ML: I like Marcel Proust’s words: N’allez pas trop vite. Don’t go too fast.

BW: I like Marcel Proust’s words: N’allez pas trop vite. Don’t go too fast.


ML: : . . . phone conversations, text-messaging, and iPod management . . .

BW: Phone conversations, iPod management and text messaging . . .


ML: It might not be practical to slow down when one has ten minutes to get from one end of a campus to the other. But a college student might benefit in numerous ways from slowing down and looking at and learning about her or his surroundings.

BW: It might not be practical to slow down when one has ten minutes to get from one end of a campus to the other. But a student (and me for that matter) might benefit in numerous ways from slowing down and looking at and learning about our surroundings.
My post went on to describe five ways in which a student might slow down and pay greater attention to the details of a campus. Whitehouse borrows the first three:
ML: 1. Learn about a building, your residence hall perhaps, or a classroom building. How old is it? Who designed it? What style of architecture does it represent? For whom was it named? Did it serve another purpose in the past? What if anything once stood where it was built? A neighborhood? A cornfield?

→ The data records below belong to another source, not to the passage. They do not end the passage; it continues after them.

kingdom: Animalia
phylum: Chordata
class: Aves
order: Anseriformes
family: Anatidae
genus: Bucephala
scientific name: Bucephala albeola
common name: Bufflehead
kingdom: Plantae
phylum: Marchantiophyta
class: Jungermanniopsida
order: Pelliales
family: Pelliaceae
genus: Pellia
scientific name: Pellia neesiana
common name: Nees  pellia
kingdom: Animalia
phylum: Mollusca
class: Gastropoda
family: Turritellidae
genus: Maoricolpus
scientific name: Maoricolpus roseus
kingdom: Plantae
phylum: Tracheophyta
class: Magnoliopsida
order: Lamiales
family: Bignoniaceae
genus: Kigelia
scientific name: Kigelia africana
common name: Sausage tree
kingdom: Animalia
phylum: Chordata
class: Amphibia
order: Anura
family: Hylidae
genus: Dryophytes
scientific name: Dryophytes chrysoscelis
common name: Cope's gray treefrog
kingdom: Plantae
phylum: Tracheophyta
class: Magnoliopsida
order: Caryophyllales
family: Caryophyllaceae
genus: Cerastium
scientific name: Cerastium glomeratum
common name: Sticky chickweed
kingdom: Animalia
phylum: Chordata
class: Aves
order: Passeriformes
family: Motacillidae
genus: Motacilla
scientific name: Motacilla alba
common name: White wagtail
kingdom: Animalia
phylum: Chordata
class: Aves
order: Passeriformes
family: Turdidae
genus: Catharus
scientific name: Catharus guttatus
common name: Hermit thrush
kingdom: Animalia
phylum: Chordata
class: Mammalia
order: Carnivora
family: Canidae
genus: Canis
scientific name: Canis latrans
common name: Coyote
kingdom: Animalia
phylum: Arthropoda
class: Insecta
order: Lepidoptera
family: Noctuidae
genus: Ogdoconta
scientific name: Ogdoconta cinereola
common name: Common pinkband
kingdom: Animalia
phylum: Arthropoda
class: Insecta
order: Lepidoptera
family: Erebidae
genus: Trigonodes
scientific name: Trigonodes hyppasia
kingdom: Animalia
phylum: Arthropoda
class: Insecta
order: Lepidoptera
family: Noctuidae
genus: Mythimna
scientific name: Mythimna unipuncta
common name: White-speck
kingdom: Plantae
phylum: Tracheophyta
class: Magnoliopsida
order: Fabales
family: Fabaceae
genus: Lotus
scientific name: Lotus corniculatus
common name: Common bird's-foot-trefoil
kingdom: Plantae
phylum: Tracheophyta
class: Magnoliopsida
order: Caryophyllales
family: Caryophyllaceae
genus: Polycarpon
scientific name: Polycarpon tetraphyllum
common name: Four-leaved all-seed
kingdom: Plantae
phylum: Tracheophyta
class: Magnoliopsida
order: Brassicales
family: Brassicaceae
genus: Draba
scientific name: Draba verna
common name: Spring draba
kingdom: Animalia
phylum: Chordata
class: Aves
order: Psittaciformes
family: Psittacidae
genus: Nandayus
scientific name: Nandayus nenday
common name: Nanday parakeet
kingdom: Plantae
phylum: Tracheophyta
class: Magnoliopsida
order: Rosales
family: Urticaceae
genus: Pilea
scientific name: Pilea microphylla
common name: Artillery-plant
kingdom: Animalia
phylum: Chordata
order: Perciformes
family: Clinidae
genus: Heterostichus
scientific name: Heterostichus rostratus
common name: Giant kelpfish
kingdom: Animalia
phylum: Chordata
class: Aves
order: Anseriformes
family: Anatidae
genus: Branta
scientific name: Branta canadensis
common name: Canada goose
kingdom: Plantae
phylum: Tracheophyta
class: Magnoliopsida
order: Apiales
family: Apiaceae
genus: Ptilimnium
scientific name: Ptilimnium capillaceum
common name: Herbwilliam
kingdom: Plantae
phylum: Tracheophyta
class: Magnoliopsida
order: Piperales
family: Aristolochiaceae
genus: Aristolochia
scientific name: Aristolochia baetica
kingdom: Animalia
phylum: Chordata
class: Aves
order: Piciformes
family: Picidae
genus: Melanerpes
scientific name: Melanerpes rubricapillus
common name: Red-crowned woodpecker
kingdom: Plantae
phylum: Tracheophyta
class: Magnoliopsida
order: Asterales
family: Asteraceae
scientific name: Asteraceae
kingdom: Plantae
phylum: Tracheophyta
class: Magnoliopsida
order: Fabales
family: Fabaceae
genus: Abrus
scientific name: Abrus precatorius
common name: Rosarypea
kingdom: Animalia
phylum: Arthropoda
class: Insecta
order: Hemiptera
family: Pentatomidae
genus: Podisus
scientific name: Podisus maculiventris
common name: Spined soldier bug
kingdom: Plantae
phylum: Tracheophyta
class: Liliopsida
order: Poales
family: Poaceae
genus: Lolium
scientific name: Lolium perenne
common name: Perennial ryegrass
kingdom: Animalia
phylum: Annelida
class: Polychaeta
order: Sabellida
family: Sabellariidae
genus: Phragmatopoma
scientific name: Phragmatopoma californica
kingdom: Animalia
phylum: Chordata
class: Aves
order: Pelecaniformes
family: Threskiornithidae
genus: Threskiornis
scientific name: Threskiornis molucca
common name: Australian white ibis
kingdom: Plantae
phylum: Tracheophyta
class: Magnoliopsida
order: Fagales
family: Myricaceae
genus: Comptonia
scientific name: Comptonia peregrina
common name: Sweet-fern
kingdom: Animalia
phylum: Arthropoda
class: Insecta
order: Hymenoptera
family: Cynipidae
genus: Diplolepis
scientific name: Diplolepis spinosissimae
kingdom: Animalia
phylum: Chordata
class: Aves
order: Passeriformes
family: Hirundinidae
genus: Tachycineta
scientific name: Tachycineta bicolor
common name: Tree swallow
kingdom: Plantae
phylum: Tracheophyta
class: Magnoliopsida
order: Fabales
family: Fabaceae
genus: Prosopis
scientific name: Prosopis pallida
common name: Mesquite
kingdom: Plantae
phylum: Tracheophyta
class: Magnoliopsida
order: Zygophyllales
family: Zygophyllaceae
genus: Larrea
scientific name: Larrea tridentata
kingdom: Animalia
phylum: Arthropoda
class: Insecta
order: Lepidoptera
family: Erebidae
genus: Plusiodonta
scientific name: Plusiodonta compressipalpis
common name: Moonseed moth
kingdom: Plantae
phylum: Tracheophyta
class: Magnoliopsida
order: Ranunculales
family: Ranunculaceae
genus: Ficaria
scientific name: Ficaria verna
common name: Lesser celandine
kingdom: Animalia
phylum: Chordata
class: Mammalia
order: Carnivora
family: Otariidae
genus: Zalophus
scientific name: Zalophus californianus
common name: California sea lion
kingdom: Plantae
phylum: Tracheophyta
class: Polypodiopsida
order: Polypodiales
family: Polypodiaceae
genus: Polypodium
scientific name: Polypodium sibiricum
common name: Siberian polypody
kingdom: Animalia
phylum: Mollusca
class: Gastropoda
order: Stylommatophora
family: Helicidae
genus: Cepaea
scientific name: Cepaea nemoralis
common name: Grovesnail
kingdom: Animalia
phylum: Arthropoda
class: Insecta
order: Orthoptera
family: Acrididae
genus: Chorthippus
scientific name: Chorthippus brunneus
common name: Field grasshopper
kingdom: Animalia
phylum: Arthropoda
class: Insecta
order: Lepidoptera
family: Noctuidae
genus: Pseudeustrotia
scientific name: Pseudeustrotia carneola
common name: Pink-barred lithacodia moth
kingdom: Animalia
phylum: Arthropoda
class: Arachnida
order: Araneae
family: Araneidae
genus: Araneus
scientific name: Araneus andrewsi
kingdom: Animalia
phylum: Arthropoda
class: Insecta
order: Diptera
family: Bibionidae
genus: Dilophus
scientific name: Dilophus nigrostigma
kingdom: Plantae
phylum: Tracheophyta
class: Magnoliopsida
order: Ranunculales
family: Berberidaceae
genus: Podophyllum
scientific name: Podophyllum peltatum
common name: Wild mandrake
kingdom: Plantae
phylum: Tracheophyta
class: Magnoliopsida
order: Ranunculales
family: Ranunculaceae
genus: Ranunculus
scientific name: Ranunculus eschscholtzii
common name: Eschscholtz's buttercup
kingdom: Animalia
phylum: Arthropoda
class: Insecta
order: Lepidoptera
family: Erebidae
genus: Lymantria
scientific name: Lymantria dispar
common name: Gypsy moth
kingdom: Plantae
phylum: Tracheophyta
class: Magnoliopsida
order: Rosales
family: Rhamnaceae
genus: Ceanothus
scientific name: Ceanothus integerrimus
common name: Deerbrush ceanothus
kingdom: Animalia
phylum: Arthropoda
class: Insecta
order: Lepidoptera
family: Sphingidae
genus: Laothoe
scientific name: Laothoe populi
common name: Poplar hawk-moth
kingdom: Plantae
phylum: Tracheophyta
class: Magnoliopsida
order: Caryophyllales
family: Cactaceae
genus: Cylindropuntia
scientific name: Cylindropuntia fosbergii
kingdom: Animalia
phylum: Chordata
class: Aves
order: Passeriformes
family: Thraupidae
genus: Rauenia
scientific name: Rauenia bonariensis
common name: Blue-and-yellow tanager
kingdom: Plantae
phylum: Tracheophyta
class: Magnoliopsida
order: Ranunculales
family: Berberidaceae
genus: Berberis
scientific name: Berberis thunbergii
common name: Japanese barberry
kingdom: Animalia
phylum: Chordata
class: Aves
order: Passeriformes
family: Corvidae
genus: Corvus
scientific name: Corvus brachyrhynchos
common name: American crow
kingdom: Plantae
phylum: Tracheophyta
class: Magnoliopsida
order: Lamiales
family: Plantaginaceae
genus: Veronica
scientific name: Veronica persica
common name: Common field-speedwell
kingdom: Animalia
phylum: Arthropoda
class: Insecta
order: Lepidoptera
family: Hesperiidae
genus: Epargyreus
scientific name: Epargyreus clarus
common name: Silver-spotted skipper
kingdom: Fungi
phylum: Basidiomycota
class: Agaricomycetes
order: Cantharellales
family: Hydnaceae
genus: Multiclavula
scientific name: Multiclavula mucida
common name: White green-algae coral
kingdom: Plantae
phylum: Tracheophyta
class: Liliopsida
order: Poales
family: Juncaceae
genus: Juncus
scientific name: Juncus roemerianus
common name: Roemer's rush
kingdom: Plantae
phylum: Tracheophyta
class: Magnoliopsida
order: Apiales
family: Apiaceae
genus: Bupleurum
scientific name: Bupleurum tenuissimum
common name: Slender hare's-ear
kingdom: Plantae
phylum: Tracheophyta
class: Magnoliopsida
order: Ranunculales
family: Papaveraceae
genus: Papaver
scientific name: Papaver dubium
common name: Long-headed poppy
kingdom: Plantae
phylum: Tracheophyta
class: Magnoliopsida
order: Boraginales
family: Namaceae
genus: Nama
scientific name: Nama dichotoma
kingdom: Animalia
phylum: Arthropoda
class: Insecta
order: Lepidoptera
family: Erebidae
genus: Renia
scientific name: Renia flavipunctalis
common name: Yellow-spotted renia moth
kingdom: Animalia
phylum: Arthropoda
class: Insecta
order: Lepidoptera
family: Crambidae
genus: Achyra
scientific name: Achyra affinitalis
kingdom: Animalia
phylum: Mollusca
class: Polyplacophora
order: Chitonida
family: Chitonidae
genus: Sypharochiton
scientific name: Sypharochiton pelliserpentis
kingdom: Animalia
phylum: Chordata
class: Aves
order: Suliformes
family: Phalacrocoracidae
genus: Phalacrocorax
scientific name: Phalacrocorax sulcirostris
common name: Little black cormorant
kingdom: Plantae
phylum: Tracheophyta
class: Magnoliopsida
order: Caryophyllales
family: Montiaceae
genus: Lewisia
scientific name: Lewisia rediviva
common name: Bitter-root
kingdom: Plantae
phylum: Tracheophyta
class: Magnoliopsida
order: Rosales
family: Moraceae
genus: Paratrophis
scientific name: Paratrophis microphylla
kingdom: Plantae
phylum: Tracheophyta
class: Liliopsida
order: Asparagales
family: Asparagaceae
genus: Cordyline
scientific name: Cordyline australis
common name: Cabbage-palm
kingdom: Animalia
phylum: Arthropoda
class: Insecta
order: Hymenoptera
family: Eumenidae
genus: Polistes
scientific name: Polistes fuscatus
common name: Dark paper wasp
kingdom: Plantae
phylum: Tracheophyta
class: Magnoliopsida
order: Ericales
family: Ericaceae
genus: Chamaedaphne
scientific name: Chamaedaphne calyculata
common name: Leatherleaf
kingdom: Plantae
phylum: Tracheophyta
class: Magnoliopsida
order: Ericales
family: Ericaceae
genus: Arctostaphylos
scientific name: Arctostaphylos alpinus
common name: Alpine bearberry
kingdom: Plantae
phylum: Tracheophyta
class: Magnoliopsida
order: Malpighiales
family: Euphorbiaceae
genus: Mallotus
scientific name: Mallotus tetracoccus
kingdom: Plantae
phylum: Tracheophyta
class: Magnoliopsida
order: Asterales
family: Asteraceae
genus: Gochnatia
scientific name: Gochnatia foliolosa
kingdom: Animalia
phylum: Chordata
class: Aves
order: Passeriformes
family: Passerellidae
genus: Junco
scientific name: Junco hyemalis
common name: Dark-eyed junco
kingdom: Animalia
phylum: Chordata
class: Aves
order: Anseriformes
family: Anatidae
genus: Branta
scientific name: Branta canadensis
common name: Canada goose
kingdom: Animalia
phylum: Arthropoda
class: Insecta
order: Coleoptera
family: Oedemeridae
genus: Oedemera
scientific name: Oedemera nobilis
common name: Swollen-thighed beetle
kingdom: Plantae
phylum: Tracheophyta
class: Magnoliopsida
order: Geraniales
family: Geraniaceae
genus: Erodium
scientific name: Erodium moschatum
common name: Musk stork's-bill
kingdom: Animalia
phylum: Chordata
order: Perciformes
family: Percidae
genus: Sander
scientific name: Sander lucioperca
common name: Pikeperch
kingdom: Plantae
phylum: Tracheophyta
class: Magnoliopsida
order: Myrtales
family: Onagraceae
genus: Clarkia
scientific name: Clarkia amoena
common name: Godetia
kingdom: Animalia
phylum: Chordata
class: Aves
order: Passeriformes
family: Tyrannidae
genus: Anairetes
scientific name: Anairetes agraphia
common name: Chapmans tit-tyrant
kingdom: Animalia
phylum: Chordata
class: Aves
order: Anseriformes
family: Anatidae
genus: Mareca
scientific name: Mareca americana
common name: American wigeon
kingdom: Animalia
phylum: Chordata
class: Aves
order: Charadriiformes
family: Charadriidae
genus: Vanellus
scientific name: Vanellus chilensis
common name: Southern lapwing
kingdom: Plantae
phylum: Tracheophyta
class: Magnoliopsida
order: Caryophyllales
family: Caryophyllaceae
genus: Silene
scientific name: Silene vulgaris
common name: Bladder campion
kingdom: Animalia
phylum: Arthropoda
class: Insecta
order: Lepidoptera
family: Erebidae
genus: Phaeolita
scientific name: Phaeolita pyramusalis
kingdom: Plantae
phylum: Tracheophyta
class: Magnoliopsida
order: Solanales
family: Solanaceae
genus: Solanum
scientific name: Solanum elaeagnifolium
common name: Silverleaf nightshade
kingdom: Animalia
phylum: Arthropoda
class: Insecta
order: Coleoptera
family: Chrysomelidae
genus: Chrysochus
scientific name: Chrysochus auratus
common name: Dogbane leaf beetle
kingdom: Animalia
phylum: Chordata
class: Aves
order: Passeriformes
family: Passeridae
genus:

BW: 1. Learn about a building. For whom was it named? Did it serve another purpose in the past? What if anything once stood where it was built? A neighborhood? A cornfield?


ML: 2. Give some attention to the monuments and portraits that most students (and faculty) walk past. Commemorative plaques, presidential portraits, class gifts (sometimes in the form of a fountain or gate), memorials to alumni in military service: all these can help you to recognize that as a college student, you’re a member of a community that spans generations of endeavor.

BW: 2. Give some attention to the monuments and portraits that most students (and faculty) walk past. Commemorative plaques, presidential portraits (this is a tradition that's only just started here) all help connest [sic] you to a community that spans generations of endeavor.


ML: 3. Learn some legends. Stories, natural and supernatural, abound on college campuses. Learning some local lore (perhaps through clippings or microfilm in the library) might brighten (or darken!) your experience of campus life.

BW: 3. Learn some legends. Stories, natural and supernatural, abound on college campuses. Learning some local lore might brighten (or darken!) your experience of campus life.
What kind of person borrows someone else's words without attribution to make a blog post? I found a book review by Ben Whitehouse with a brief bio:
Ben Whitehouse works at the Guild of Students at the University of Birmingham in the UK. He has a blog [here]. In his spare time he runs a book group, film club, and finds time to campaign on issues around LGBT rights, local residents rights and he also helps entertaining his three nephews who he loves very much.
Which of course doesn't really answer my question.

Thursday, May 1, 2008


The language of the slot-machine industry:

There's a term bandied about at the trade shows: "extinction." We need to design for extinction, we need to reduce time-to-extinction, and so on.

What's extinction? That's the moment that the customer — the gambler sitting at the slot machine — runs out of money. The wallet, or credit card, is now "extinct." Mission accomplished.
Read more: The flip side of customer experience (Good Experience).

Cigarettes and similes

David Sedaris, from an account of life with cigarettes:

A light cigarette is like a regular one with a pinhole in it. With Kools, it's the difference between being kicked by a donkey and being kicked by a donkey that has socks on.